I completely see what you mean but almost all of the constables are mailmen with a badge. They deliver paperwork and tell the people that the court is ordering them to do something. When something goes south, they are totally unequipped to handle the situation which results in the police being called. If an arrest happens, it gets made and processed by the police. Even though the constable could make the arrest, most of them would not know what to do with an arrestee. With this being said, there are some constables that are pros and can handle almost anything but they are few and far between.


----------



## JD02124 (Sep 20, 2014)

Edmizer1 said:


> I completely see what you mean but almost all of the constables are mailmen with a badge. They deliver paperwork and tell the people that the court is ordering them to do something. When something goes south, they are totally unequipped to handle the situation which results in the police being called. If an arrest happens, it gets made and processed by the police. Even though the constable could make the arrest, most of them would not know what to do with an arrestee. With this being said, there are some constables that are pros and can handle almost anything but they are few and far between.

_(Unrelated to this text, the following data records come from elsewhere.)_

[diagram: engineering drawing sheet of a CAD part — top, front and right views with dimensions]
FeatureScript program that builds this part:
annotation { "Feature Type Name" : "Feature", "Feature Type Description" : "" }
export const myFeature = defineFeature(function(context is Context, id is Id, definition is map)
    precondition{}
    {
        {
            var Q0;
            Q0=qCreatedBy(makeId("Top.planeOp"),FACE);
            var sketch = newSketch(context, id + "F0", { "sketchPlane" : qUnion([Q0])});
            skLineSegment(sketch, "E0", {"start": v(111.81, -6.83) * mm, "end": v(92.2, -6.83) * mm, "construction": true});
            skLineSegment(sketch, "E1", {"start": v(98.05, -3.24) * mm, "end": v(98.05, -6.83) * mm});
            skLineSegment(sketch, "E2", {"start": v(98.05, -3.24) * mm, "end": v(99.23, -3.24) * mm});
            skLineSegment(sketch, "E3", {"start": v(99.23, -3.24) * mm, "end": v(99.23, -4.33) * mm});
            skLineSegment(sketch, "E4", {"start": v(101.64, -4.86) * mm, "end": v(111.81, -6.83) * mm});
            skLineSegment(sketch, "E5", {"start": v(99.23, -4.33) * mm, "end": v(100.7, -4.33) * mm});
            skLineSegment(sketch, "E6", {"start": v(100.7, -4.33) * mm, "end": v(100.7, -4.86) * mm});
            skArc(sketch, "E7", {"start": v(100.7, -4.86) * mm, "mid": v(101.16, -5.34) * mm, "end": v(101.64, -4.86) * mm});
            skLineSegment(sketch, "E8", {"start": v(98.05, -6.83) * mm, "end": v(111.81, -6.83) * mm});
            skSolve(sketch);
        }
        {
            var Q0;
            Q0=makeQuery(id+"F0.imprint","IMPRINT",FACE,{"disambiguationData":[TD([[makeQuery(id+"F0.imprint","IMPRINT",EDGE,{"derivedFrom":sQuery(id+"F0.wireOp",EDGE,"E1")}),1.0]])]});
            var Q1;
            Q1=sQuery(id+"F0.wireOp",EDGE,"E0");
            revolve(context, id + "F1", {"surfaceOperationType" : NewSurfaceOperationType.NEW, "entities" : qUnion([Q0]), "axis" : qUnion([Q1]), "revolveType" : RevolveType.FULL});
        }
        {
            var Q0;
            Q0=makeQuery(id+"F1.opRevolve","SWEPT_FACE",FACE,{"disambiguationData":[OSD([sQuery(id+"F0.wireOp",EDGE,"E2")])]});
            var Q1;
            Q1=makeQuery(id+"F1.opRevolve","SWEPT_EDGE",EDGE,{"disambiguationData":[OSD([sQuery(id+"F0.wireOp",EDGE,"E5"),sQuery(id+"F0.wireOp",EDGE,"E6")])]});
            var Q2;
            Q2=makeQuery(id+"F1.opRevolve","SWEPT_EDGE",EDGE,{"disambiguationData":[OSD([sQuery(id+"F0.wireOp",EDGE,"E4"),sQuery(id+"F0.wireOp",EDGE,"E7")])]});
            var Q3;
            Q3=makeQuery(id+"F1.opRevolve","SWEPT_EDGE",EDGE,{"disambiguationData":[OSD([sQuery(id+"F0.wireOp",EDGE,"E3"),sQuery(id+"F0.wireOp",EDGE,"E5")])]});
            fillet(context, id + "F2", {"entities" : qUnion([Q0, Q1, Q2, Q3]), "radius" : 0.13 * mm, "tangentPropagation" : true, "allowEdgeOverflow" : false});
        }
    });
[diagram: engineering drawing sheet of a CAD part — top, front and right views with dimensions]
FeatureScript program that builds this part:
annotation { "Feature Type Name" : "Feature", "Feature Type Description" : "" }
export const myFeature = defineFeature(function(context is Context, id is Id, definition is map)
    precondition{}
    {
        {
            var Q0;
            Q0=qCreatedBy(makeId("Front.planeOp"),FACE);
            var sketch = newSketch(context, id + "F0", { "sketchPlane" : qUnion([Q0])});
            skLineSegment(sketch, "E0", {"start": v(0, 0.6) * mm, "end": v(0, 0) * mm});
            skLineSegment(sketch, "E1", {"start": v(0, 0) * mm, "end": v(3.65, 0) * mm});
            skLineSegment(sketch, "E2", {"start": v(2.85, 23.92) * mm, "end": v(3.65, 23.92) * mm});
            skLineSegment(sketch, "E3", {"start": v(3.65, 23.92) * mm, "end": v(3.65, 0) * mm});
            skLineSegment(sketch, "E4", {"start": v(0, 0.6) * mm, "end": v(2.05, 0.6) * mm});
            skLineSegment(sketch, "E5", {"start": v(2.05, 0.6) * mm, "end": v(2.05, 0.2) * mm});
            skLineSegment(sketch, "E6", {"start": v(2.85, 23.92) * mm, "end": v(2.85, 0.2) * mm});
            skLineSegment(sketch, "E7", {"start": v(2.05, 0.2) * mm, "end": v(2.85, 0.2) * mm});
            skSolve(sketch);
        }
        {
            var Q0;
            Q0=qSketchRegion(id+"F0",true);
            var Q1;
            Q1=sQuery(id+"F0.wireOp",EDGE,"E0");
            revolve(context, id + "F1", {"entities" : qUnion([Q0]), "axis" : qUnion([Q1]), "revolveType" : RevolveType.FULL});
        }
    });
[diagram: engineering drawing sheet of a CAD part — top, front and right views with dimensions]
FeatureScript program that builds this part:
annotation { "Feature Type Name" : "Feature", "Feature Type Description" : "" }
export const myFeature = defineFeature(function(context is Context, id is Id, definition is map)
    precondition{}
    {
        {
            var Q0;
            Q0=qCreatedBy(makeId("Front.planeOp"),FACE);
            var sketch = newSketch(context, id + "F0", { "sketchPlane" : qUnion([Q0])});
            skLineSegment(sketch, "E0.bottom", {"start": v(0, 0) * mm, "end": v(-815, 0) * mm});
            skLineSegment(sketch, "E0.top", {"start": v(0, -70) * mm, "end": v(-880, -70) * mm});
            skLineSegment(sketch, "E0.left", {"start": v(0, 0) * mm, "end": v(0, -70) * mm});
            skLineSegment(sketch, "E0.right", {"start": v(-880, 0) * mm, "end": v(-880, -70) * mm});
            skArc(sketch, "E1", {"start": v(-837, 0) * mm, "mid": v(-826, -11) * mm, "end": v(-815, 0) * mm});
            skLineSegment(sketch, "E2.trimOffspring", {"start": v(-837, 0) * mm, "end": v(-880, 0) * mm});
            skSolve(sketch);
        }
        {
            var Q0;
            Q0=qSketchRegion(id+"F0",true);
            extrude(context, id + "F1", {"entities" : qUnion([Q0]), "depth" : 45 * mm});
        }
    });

The ones ive encountered in Dorchester looked squared away and legit and thats half the battle.


----------



## Fuzzywuzzy (Aug 15, 2013)

"Mailmen with a badge"
New one to me, but I like it.


----------



## Edmizer1 (Aug 27, 2006)

There are two types of constables in Mass. There are those who can only serve civil process directly on behalf of the city or town government that appoints them and the other type are traditionally appointed constables that can serve all civil process and are bonded. I am one of the two appointed constables in my town and we can only serve process and notices on behalf of the town. We are not bonded. The other constable in my town is an elderly man who is a really nice guy. He puts up elections postings and other routine stuff. I don't do it often, but occasionally I have to serve stuff like eviction notices on behalf of the health department to get squatter heroin addicts out of condemned buildings. I do this while on duty as a police officer but I'm covered as a constable. This type of job would be inappropriate for most constables.


----------